__Work required__:
How many lines in the material contain the string "position"? Only the number is wanted.

Source information section start

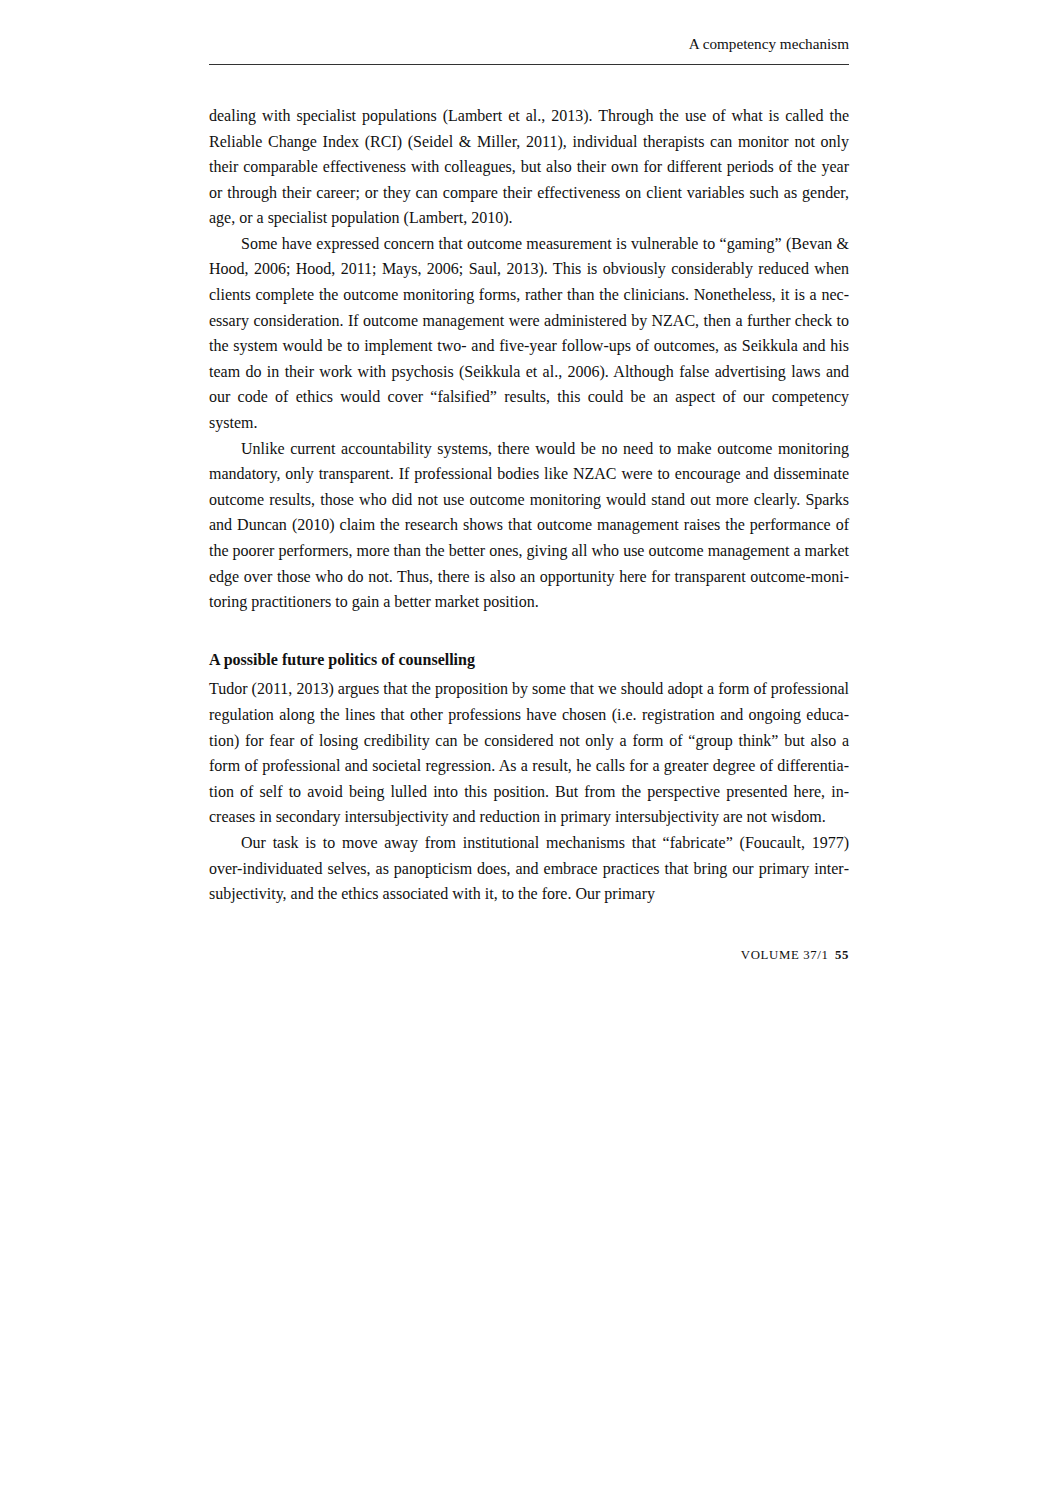A competency mechanism
dealing with specialist populations (Lambert et al., 2013). Through the use of what is called the Reliable Change Index (RCI) (Seidel & Miller, 2011), individual therapists can monitor not only their comparable effectiveness with colleagues, but also their own for different periods of the year or through their career; or they can compare their effectiveness on client variables such as gender, age, or a specialist population (Lambert, 2010).
Some have expressed concern that outcome measurement is vulnerable to “gaming” (Bevan & Hood, 2006; Hood, 2011; Mays, 2006; Saul, 2013). This is obviously considerably reduced when clients complete the outcome monitoring forms, rather than the clinicians. Nonetheless, it is a necessary consideration. If outcome management were administered by NZAC, then a further check to the system would be to implement two- and five-year follow-ups of outcomes, as Seikkula and his team do in their work with psychosis (Seikkula et al., 2006). Although false advertising laws and our code of ethics would cover “falsified” results, this could be an aspect of our competency system.
Unlike current accountability systems, there would be no need to make outcome monitoring mandatory, only transparent. If professional bodies like NZAC were to encourage and disseminate outcome results, those who did not use outcome monitoring would stand out more clearly. Sparks and Duncan (2010) claim the research shows that outcome management raises the performance of the poorer performers, more than the better ones, giving all who use outcome management a market edge over those who do not. Thus, there is also an opportunity here for transparent outcome-monitoring practitioners to gain a better market position.
A possible future politics of counselling
Tudor (2011, 2013) argues that the proposition by some that we should adopt a form of professional regulation along the lines that other professions have chosen (i.e. registration and ongoing education) for fear of losing credibility can be considered not only a form of “group think” but also a form of professional and societal regression. As a result, he calls for a greater degree of differentiation of self to avoid being lulled into this position. But from the perspective presented here, increases in secondary intersubjectivity and reduction in primary intersubjectivity are not wisdom.
Our task is to move away from institutional mechanisms that “fabricate” (Foucault, 1977) over-individuated selves, as panopticism does, and embrace practices that bring our primary intersubjectivity, and the ethics associated with it, to the fore. Our primary
VOLUME 37/155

Source information section end

__Response__:
2